-- Assignment --
Reproduce the lines of the material beginning with the line that contains "outes nos archives, nos" and continuing through the end of the material, substituting "Reportages" for "Enquêtes" and leaving all other text unaltered.

=== Task material ===

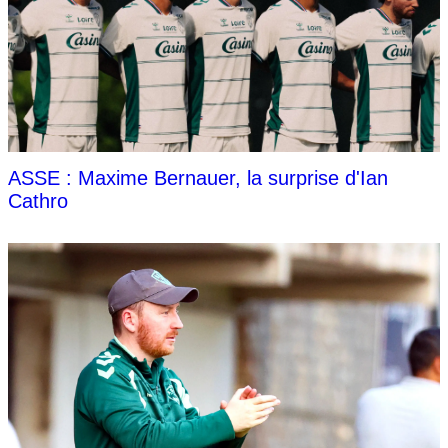
ASSE : Maxime Bernauer, la surprise d'Ian
Cathro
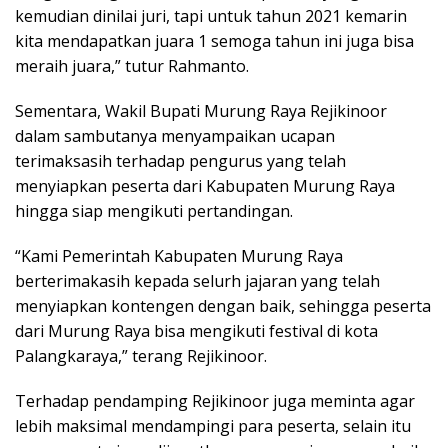
kemudian dinilai juri, tapi untuk tahun 2021 kemarin
kita mendapatkan juara 1 semoga tahun ini juga bisa
meraih juara,” tutur Rahmanto.
Sementara, Wakil Bupati Murung Raya Rejikinoor
dalam sambutanya menyampaikan ucapan
terimaksasih terhadap pengurus yang telah
menyiapkan peserta dari Kabupaten Murung Raya
hingga siap mengikuti pertandingan.
“Kami Pemerintah Kabupaten Murung Raya
berterimakasih kepada selurh jajaran yang telah
menyiapkan kontengen dengan baik, sehingga peserta
dari Murung Raya bisa mengikuti festival di kota
Palangkaraya,” terang Rejikinoor.
Terhadap pendamping Rejikinoor juga meminta agar
lebih maksimal mendampingi para peserta, selain itu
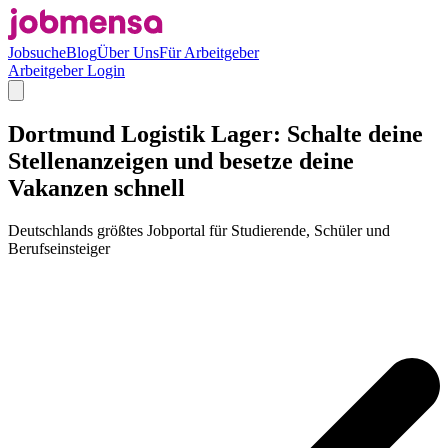
Jobsuche
Blog
Über Uns
Für Arbeitgeber
Arbeitgeber Login
Dortmund Logistik Lager: Schalte deine
Stellenanzeigen und besetze deine
Vakanzen schnell
Deutschlands größtes Jobportal für Studierende, Schüler und
Berufseinsteiger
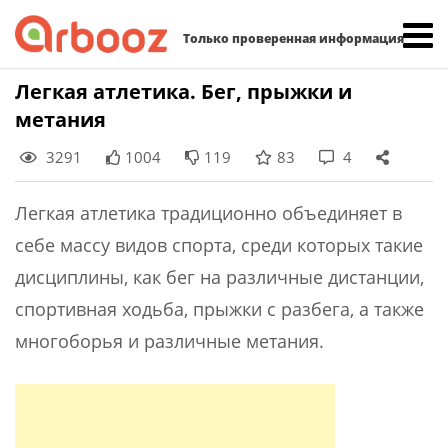
Найти:
Только проверенная информация
Skip
Легкая атлетика. Бег, прыжки и
to
метания
content
3291
1004
119
83
4
Легкая атлетика традиционно объединяет в
себе массу видов спорта, среди которых такие
дисциплины, как бег на различные дистанции,
спортивная ходьба, прыжки с разбега, а также
многоборья и различные метания.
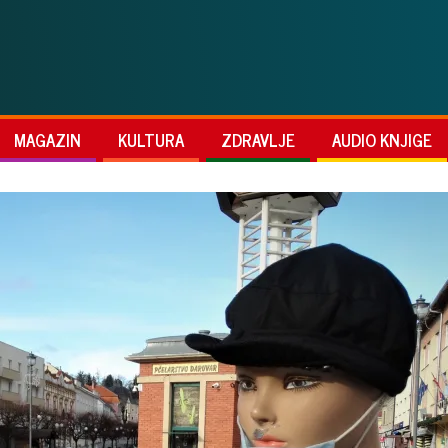
MAGAZIN
KULTURA
ZDRAVLJE
AUDIO KNJIGE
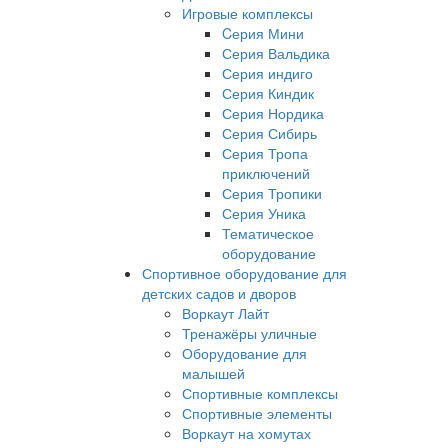
Игровые комплексы
Cерия Мини
Серия Вальдика
Серия индиго
Серия Киндик
Серия Нордика
Серия Сибирь
Серия Тропа
приключений
Серия Тропики
Серия Уника
Тематическое
оборудование
Спортивное оборудование для
детских садов и дворов
Воркаут Лайт
Тренажёры уличные
Оборудование для
малышей
Спортивные комплексы
Спортивные элементы
Воркаут на хомутах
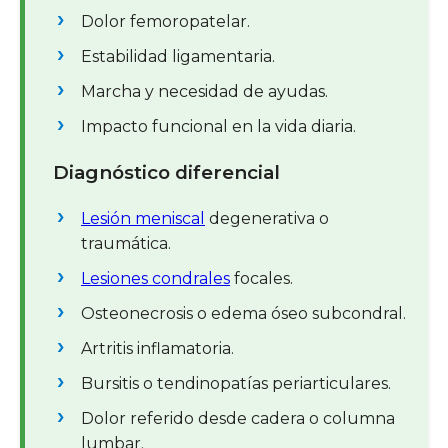
Dolor femoropatelar.
Estabilidad ligamentaria.
Marcha y necesidad de ayudas.
Impacto funcional en la vida diaria.
Diagnóstico diferencial
Lesión meniscal
degenerativa o
traumática.
Lesiones condrales
focales.
Osteonecrosis o edema óseo subcondral.
Artritis inflamatoria.
Bursitis o tendinopatías periarticulares.
Dolor referido desde cadera o columna
lumbar.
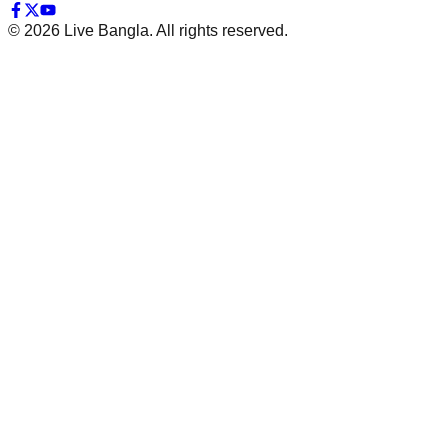
©
2026
Live Bangla. All rights reserved.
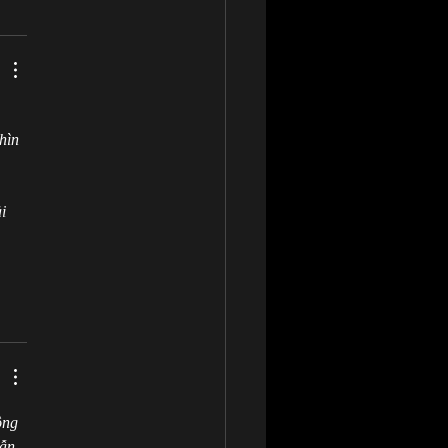
 
hìn 
 
i 
ông 
ẫn 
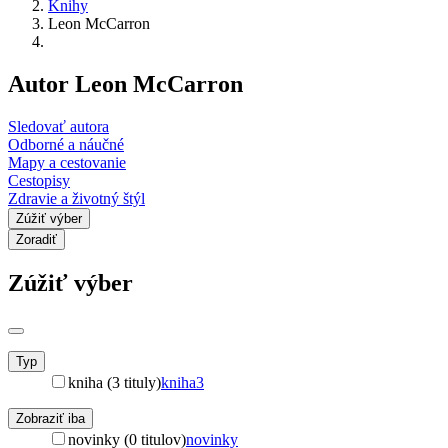
Knihy
Leon McCarron
Autor Leon McCarron
Sledovať autora
Odborné a náučné
Mapy a cestovanie
Cestopisy
Zdravie a životný štýl
Zúžiť výber
Zoradiť
Zúžiť výber
Typ
kniha (3 tituly)
kniha
3
Zobraziť iba
novinky (0 titulov)
novinky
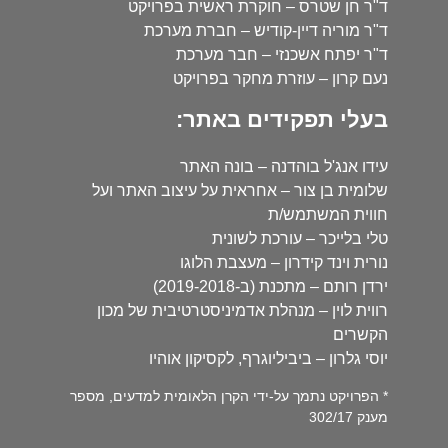
ד"ר חן שטרס – חוקרת ראשית בפרויקט
ד"ר מוריה דיין-קודיש – חברת מערכת
ד"ר יפתח אשכנזי – חבר מערכת
נעם קרון – עוזרת מחקר בפרויקט
בעלי תפקידים באתר:
עידו אנג'ל בוהדנה – בונה האתר
שלומית בן צור – אחראית על עיצוב האתר ועל
חווית המשתמש/ת
טלי בלייכר – עורכת לשונית
נורית וינד קידרון – מעצבת הלוגו
ירדן רותם – מתכנת (ב-2019-2018)
רווית לוין – מנהלת אדמיניסטרטיבית של מכון
הקשרים
יוסי גלרון – ביביליוגרף, לקסיקון אוהיו
* הפרויקט נתמך על-ידי הקרן הלאומית למדעים, מספר
מענק 302/17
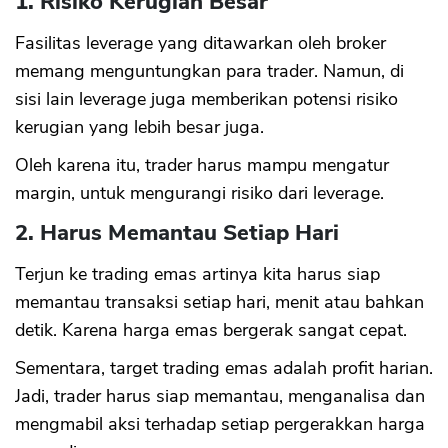
1. Risiko Kerugian Besar
Fasilitas leverage yang ditawarkan oleh broker
memang menguntungkan para trader. Namun, di
sisi lain leverage juga memberikan potensi risiko
kerugian yang lebih besar juga.
Oleh karena itu, trader harus mampu mengatur
margin, untuk mengurangi risiko dari leverage.
2. Harus Memantau Setiap Hari
Terjun ke trading emas artinya kita harus siap
memantau transaksi setiap hari, menit atau bahkan
detik. Karena harga emas bergerak sangat cepat.
Sementara, target trading emas adalah profit harian.
Jadi, trader harus siap memantau, menganalisa dan
mengmabil aksi terhadap setiap pergerakkan harga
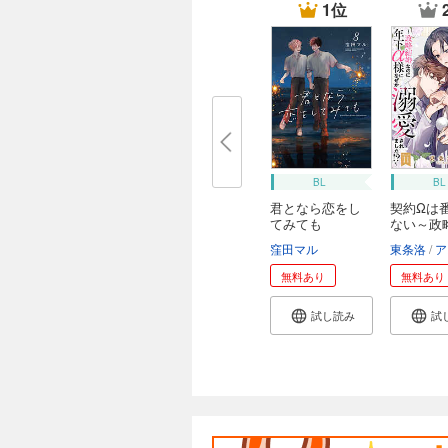
1位
BL
BL
君となら恋をし
契約Ωは
てみても
ない～政略
窪田マル
東条洛
アス
無料あり
無料あり
試し読み
試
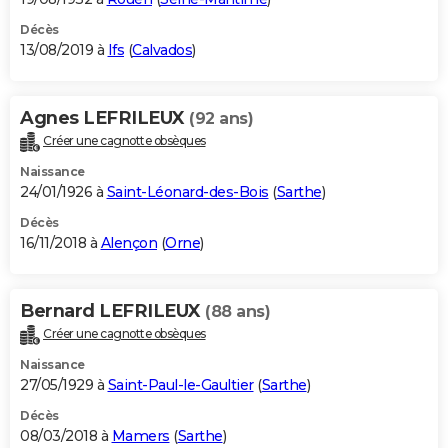
Décès
13/08/2019 à
Ifs
(
Calvados
)
Agnes LEFRILEUX
(92 ans)
Créer une cagnotte obsèques
Naissance
24/01/1926 à
Saint-Léonard-des-Bois
(
Sarthe
)
Décès
16/11/2018 à
Alençon
(
Orne
)
Bernard LEFRILEUX
(88 ans)
Créer une cagnotte obsèques
Naissance
27/05/1929 à
Saint-Paul-le-Gaultier
(
Sarthe
)
Décès
08/03/2018 à
Mamers
(
Sarthe
)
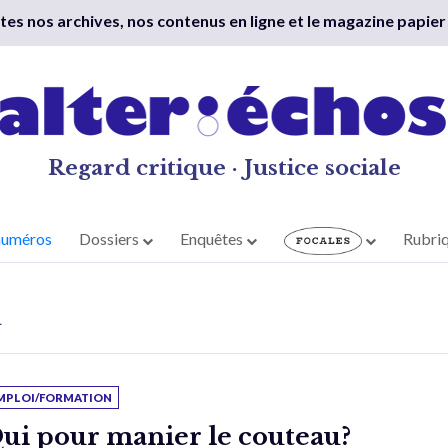
outes nos archives, nos contenus en ligne et le magazine papier
Regard critique · Justice sociale
numéros
Dossiers
Enquêtes
Rubri
R
MPLOI/FORMATION
ui pour manier le couteau?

===

-- Answer section --
outes nos archives, nos contenus en ligne et le magazine papier
Regard critique · Justice sociale
numéros
Dossiers
Reportages
Rubri
R
MPLOI/FORMATION
ui pour manier le couteau?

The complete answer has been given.